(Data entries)
◆ ◆ ◆ ◆ ◆ ◆ ◆

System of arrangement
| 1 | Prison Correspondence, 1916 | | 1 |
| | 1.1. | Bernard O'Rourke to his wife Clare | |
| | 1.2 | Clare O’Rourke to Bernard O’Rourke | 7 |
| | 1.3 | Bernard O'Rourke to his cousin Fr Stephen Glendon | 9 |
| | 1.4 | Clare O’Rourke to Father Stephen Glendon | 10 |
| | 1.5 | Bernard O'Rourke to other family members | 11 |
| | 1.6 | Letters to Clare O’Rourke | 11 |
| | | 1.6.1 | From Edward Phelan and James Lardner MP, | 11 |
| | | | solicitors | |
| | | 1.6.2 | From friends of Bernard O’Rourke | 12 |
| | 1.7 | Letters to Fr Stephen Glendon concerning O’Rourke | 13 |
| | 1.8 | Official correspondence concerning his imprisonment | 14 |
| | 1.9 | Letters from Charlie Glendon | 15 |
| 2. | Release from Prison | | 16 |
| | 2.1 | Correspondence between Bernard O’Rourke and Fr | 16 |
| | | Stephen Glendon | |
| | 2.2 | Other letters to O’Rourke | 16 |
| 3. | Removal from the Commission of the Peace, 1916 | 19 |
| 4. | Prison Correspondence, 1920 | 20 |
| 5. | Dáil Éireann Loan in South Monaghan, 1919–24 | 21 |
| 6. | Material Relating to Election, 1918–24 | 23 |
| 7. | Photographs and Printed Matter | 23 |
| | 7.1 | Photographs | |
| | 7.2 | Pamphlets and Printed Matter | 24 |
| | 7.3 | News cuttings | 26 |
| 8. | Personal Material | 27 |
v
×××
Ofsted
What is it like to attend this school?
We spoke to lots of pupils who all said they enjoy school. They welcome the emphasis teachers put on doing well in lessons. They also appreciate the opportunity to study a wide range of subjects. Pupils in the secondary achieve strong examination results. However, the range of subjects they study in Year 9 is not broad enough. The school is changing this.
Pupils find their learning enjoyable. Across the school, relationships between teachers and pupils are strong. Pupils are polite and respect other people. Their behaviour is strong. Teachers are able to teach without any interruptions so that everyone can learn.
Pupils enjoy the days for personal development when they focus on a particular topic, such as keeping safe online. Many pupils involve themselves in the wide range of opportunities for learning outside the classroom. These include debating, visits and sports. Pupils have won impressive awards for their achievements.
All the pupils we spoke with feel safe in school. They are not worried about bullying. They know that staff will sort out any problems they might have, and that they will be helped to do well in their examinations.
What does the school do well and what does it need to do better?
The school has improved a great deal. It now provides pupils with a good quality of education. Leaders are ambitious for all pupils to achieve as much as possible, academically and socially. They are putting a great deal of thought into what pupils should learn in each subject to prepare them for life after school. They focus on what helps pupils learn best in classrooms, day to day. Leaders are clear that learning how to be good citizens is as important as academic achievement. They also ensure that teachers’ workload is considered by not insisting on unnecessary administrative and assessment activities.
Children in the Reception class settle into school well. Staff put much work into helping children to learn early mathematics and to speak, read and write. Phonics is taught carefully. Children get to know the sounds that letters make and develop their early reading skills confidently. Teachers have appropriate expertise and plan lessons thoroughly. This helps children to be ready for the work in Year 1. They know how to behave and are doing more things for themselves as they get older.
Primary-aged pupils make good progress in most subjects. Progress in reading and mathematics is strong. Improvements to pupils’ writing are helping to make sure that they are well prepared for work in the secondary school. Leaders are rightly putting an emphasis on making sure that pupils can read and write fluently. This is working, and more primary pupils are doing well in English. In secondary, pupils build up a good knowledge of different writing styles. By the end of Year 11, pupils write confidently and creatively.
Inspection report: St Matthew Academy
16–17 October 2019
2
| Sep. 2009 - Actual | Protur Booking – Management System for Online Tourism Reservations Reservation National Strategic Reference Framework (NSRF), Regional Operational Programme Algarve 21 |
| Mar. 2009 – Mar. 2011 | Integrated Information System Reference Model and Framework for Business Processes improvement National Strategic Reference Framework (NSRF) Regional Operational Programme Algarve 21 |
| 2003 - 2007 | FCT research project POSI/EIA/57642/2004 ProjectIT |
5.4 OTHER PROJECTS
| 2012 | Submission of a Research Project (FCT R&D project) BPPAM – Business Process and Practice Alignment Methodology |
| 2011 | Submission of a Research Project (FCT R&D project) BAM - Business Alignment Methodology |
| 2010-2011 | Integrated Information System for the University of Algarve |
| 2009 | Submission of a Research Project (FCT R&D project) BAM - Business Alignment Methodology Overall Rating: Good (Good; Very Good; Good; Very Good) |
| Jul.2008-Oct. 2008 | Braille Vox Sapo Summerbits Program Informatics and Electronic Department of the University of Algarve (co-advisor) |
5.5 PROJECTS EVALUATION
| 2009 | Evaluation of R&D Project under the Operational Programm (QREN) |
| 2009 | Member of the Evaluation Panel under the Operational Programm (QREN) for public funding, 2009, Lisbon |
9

◆ ◆ ◆ ◆ ◆ ◆ ◆

GOAL OF THE EXERCISE
Repeat every entry exactly, please.

PROBLEM SOLUTION
System of arrangement
| 1 | Prison Correspondence, 1916 | | 1 |
| | 1.1. | Bernard O'Rourke to his wife Clare | |
| | 1.2 | Clare O’Rourke to Bernard O’Rourke | 7 |
| | 1.3 | Bernard O'Rourke to his cousin Fr Stephen Glendon | 9 |
| | 1.4 | Clare O’Rourke to Father Stephen Glendon | 10 |
| | 1.5 | Bernard O'Rourke to other family members | 11 |
| | 1.6 | Letters to Clare O’Rourke | 11 |
| | | 1.6.1 | From Edward Phelan and James Lardner MP, | 11 |
| | | | solicitors | |
| | | 1.6.2 | From friends of Bernard O’Rourke | 12 |
| | 1.7 | Letters to Fr Stephen Glendon concerning O’Rourke | 13 |
| | 1.8 | Official correspondence concerning his imprisonment | 14 |
| | 1.9 | Letters from Charlie Glendon | 15 |
| 2. | Release from Prison | | 16 |
| | 2.1 | Correspondence between Bernard O’Rourke and Fr | 16 |
| | | Stephen Glendon | |
| | 2.2 | Other letters to O’Rourke | 16 |
| 3. | Removal from the Commission of the Peace, 1916 | 19 |
| 4. | Prison Correspondence, 1920 | 20 |
| 5. | Dáil Éireann Loan in South Monaghan, 1919–24 | 21 |
| 6. | Material Relating to Election, 1918–24 | 23 |
| 7. | Photographs and Printed Matter | 23 |
| | 7.1 | Photographs | |
| | 7.2 | Pamphlets and Printed Matter | 24 |
| | 7.3 | News cuttings | 26 |
| 8. | Personal Material | 27 |
v
×××
Ofsted
What is it like to attend this school?
We spoke to lots of pupils who all said they enjoy school. They welcome the emphasis teachers put on doing well in lessons. They also appreciate the opportunity to study a wide range of subjects. Pupils in the secondary achieve strong examination results. However, the range of subjects they study in Year 9 is not broad enough. The school is changing this.
Pupils find their learning enjoyable. Across the school, relationships between teachers and pupils are strong. Pupils are polite and respect other people. Their behaviour is strong. Teachers are able to teach without any interruptions so that everyone can learn.
Pupils enjoy the days for personal development when they focus on a particular topic, such as keeping safe online. Many pupils involve themselves in the wide range of opportunities for learning outside the classroom. These include debating, visits and sports. Pupils have won impressive awards for their achievements.
All the pupils we spoke with feel safe in school. They are not worried about bullying. They know that staff will sort out any problems they might have, and that they will be helped to do well in their examinations.
What does the school do well and what does it need to do better?
The school has improved a great deal. It now provides pupils with a good quality of education. Leaders are ambitious for all pupils to achieve as much as possible, academically and socially. They are putting a great deal of thought into what pupils should learn in each subject to prepare them for life after school. They focus on what helps pupils learn best in classrooms, day to day. Leaders are clear that learning how to be good citizens is as important as academic achievement. They also ensure that teachers’ workload is considered by not insisting on unnecessary administrative and assessment activities.
Children in the Reception class settle into school well. Staff put much work into helping children to learn early mathematics and to speak, read and write. Phonics is taught carefully. Children get to know the sounds that letters make and develop their early reading skills confidently. Teachers have appropriate expertise and plan lessons thoroughly. This helps children to be ready for the work in Year 1. They know how to behave and are doing more things for themselves as they get older.
Primary-aged pupils make good progress in most subjects. Progress in reading and mathematics is strong. Improvements to pupils’ writing are helping to make sure that they are well prepared for work in the secondary school. Leaders are rightly putting an emphasis on making sure that pupils can read and write fluently. This is working, and more primary pupils are doing well in English. In secondary, pupils build up a good knowledge of different writing styles. By the end of Year 11, pupils write confidently and creatively.
Inspection report: St Matthew Academy
16–17 October 2019
2
| Sep. 2009 - Actual | Protur Booking – Management System for Online Tourism Reservations Reservation National Strategic Reference Framework (NSRF), Regional Operational Programme Algarve 21 |
| Mar. 2009 – Mar. 2011 | Integrated Information System Reference Model and Framework for Business Processes improvement National Strategic Reference Framework (NSRF) Regional Operational Programme Algarve 21 |
| 2003 - 2007 | FCT research project POSI/EIA/57642/2004 ProjectIT |
5.4 OTHER PROJECTS
| 2012 | Submission of a Research Project (FCT R&D project) BPPAM – Business Process and Practice Alignment Methodology |
| 2011 | Submission of a Research Project (FCT R&D project) BAM - Business Alignment Methodology |
| 2010-2011 | Integrated Information System for the University of Algarve |
| 2009 | Submission of a Research Project (FCT R&D project) BAM - Business Alignment Methodology Overall Rating: Good (Good; Very Good; Good; Very Good) |
| Jul.2008-Oct. 2008 | Braille Vox Sapo Summerbits Program Informatics and Electronic Department of the University of Algarve (co-advisor) |
5.5 PROJECTS EVALUATION
| 2009 | Evaluation of R&D Project under the Operational Programm (QREN) |
| 2009 | Member of the Evaluation Panel under the Operational Programm (QREN) for public funding, 2009, Lisbon |
9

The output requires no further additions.